Later, John and Dave play basketball and inadvertently throw their ball into a post-apocalyptic dimension. After going in after it, a paramilitary organization informs them they are chosen ones who will restore the world, but an annoyed John and Dave walk off.

==Production==
In 2007, Don Coscarelli optioned the film rights to the comedic horror novel John Dies at the End. The novel, written by David Wong, was first published online as a webserial beginning in 2001, then as an edited manuscript in 2004, and then as a paperback edition in 2007. Coscarelli stated, "I was greatly impressed by David Wong's crazed originality and impressive imagination. He's like a mash-up of Douglas Adams and Stephen King, both smart and goofy, scary and funny – it really spoke to me. [It] is as addictive as the 'Soy Sauce' street drug that kicks the plot into gear."

Executive produced by Daniel Carey and Paul Giamatti, with producers Don Coscarelli, Brad Baruh, Andy Meyers, Roman Perez, Aaron Godfred, and Josh Lewin, M3 Alliance, M3 Creative, and Midnight Alliance "secretly" began principal photography in October 2010. This was confirmed after hints posted by Coscarelli on his Twitter page were verified. Filming took place on locations in Southern California. On January 27, 2011, Coscarelli announced on his Twitter page that principal photography had been completed and that the film has entered post-production, for extensive visual FX work. The film premiered at the 2012 Sundance Film Festival on January 23, 2012. Variety reported that the film was produced on a budget of less than seven figures.

Coscarelli told Entertainment Weekly, "I had been reading zombie fiction. So I ordered these books and the Amazon robots sent me this email: 'If you like that, you will love John Dies at the End’. And it listed all these things [about Wong's book]. Literally, when I read the email, I thought, 'This would make a great movie.'"

Giamatti called the novel "an embarrassment of riches" and said: "what's going to be tragic is what's going to have to go, because stuff is going to have to go and [...] it will kill me whatever goes, because you want it all to be in there and you've still got to have this stuffed bag of stuff." He also praised the actors and Coscarelli's choices, stating, "Don cast it brilliantly. The actors were so good."

==Release==
In August 2012, Magnet Releasing announced that they had acquired the rights to the film. The film premiered to wider audiences via video on demand services on December 27, 2012; however, it was only available in the US. It opened in theaters on January 25, 2013. It was released on DVD on April 2, 2013.

==Reception==
Film review aggregator Rotten Tomatoes reports a 59% approval rating, based on 87 reviews with an average score of 5.60/10. The site's consensus states: "Some will find the darkly funny, genre-bending incoherence of John Dies at the End charming; some will feel its zany antics and gore lead to an unsatisfying payoff." On Metacritic the film has a score of 53/100 based on 27 reviews, which indicates "mixed or average" reviews.

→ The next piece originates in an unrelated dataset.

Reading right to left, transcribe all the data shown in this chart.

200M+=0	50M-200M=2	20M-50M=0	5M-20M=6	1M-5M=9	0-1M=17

A. O. Scott of The New York Times called it "a ridiculous, preposterous, sometimes maddening experience, but also kind of a blast." IGN editor Chris Tilly wrote, "The end result is a film that veers all over the place; a dark, hilarious and consistently twisted feature that amuses for long periods, bores in patches, and astounds in others still." Varietys Rob Nelson called it "a thoroughly unpredictable horror-comedy—and an immensely entertaining one, too." Steven Rea of the Philadelphia Inquirer rated it 4/5 stars and called it "over-the-top, gross, and funny ... deeply amusing, in the sickest possible way." James Berardinelli rated it 2/4 stars and called it an "interesting failure." Writing at NPR, Scott Tobias said that the film tries too hard to attract a cult following and relies on "calculated insanity". In a highly negative review, Mick LaSalle of the San Francisco Chronicle praised Giamatti's acting as the only good part of the film, raising it from "Worst Movie Ever Made" to "One of the Worst of 2013".